*** Opening of The data ***

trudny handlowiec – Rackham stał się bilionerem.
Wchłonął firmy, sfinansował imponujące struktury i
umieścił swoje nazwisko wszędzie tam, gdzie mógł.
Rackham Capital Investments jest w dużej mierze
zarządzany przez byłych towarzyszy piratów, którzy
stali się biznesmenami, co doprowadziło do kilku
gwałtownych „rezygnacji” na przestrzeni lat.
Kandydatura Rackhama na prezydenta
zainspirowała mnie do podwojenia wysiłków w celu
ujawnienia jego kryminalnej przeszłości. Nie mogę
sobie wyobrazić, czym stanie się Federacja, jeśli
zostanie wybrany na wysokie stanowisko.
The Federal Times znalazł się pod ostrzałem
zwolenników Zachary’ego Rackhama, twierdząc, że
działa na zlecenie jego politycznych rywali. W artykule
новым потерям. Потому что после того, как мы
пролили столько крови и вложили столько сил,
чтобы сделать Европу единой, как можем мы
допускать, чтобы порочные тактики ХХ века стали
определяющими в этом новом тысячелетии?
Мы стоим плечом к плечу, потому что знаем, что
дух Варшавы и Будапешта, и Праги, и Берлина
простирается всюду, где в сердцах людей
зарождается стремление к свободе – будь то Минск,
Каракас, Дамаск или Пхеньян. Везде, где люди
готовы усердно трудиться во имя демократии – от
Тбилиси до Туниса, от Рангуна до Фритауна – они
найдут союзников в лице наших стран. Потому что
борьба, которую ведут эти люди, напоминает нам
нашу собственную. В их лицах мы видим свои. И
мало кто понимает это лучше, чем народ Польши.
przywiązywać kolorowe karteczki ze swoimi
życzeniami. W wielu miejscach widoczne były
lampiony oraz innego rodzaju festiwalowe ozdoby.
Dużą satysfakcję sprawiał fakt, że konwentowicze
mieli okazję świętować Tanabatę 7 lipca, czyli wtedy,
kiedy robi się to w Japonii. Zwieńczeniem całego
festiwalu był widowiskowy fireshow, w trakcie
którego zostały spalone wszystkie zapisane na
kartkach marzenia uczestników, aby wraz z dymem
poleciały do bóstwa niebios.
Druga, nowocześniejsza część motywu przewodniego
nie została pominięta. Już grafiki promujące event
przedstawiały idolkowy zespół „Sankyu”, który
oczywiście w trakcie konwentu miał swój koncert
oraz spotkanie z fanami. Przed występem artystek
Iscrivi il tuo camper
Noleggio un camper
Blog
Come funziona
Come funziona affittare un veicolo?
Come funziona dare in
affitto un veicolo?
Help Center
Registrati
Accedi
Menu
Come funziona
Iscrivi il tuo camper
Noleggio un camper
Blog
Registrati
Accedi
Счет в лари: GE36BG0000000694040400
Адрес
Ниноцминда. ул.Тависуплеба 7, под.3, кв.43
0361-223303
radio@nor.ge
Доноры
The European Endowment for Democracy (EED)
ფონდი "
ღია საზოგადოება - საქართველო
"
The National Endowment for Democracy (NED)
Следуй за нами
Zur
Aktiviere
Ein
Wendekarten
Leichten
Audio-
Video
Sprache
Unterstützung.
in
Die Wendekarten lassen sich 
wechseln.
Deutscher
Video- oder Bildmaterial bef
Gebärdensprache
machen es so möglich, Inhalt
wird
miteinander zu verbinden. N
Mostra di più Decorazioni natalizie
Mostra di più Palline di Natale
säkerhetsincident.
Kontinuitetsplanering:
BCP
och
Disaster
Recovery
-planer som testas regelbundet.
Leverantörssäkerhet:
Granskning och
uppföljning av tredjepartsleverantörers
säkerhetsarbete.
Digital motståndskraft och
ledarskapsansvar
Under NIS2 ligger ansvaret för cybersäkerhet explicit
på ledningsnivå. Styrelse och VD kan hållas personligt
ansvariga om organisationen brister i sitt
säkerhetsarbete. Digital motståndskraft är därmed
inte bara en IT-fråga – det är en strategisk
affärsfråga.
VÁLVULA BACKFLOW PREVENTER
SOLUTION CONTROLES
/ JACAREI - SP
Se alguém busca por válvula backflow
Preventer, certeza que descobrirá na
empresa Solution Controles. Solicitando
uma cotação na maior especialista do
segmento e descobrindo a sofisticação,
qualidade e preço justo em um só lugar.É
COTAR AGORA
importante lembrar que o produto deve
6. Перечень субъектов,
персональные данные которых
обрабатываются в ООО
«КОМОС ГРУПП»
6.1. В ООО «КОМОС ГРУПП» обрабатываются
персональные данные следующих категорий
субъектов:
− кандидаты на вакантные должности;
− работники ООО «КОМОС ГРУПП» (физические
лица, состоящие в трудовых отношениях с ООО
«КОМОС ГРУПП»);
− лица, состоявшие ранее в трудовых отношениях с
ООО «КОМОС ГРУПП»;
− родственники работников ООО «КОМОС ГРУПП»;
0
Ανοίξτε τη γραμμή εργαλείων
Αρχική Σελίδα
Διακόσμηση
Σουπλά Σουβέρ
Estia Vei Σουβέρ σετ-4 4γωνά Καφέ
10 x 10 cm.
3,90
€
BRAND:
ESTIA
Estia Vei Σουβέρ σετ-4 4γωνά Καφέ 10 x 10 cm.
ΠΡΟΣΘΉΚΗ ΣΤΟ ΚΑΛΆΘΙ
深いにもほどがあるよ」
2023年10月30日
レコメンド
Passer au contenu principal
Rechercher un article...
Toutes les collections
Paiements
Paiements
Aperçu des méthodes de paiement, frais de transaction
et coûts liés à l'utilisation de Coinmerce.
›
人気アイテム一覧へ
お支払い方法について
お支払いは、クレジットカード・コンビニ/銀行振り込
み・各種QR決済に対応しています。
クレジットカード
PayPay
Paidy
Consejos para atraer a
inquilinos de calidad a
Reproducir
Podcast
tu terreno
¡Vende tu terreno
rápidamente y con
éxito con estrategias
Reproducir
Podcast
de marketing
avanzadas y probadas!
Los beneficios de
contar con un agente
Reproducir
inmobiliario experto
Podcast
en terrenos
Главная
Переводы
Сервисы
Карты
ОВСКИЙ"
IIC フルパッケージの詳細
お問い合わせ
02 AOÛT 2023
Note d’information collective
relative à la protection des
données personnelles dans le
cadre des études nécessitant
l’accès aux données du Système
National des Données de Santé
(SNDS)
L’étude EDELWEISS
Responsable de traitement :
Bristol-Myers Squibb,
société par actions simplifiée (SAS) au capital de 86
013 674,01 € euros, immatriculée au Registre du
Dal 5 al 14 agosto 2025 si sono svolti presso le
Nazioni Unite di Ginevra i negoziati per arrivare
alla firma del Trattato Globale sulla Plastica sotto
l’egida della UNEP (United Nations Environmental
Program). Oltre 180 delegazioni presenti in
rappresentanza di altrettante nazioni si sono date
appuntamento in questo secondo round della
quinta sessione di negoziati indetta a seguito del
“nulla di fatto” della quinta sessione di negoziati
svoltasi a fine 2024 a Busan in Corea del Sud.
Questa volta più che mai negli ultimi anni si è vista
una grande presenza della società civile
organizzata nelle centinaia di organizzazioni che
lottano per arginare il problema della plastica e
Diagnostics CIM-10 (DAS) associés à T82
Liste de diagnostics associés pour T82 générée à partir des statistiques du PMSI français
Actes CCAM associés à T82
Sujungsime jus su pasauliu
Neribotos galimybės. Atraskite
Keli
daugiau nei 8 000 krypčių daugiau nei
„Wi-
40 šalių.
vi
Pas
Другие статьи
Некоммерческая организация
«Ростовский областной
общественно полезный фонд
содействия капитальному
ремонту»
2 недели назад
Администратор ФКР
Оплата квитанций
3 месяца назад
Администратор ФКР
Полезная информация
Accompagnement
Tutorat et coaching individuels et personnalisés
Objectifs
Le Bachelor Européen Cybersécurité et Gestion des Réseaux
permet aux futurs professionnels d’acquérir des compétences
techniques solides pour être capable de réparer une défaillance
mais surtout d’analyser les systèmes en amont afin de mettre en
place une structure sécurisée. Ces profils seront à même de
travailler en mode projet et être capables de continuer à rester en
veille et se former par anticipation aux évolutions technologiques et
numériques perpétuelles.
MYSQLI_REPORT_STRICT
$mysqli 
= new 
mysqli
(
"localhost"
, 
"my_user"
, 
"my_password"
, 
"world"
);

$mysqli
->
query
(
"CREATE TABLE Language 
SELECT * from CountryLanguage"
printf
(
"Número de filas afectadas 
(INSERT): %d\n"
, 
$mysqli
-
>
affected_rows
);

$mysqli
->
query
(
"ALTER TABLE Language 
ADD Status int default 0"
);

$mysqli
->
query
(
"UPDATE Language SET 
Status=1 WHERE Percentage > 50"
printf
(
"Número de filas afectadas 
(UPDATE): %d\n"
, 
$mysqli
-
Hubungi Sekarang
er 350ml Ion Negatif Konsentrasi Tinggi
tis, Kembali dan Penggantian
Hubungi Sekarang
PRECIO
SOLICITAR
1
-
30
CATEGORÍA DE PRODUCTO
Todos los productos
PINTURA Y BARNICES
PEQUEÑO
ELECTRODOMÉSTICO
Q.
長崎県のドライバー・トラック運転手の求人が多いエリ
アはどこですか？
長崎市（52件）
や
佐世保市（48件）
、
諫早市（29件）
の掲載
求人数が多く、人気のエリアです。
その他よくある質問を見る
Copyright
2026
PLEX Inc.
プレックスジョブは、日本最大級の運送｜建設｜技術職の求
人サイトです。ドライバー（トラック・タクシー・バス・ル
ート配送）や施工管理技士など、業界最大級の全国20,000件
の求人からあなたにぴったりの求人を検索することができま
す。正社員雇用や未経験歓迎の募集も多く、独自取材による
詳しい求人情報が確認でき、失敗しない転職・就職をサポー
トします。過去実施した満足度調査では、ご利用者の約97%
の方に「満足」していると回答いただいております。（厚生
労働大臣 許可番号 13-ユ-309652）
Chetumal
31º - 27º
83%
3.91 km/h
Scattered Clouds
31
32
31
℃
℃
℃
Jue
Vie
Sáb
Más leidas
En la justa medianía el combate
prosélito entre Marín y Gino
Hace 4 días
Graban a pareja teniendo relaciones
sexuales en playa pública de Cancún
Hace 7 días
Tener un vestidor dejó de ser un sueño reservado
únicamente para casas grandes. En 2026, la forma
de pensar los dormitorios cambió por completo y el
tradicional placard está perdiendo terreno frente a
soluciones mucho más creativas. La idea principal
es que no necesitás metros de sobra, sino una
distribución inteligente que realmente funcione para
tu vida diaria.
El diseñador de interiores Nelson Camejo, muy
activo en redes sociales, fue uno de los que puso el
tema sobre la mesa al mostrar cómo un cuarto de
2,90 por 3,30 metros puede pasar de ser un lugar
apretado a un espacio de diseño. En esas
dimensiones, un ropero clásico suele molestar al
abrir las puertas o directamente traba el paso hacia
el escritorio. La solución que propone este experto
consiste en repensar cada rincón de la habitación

*** Close of The data ***

Your instructions -
Look through the data and gather every line with the string "jego" in it.

Answer for the task -
ujawnienia jego kryminalnej przeszłości. Nie mogę
działa na zlecenie jego politycznych rywali. W artykule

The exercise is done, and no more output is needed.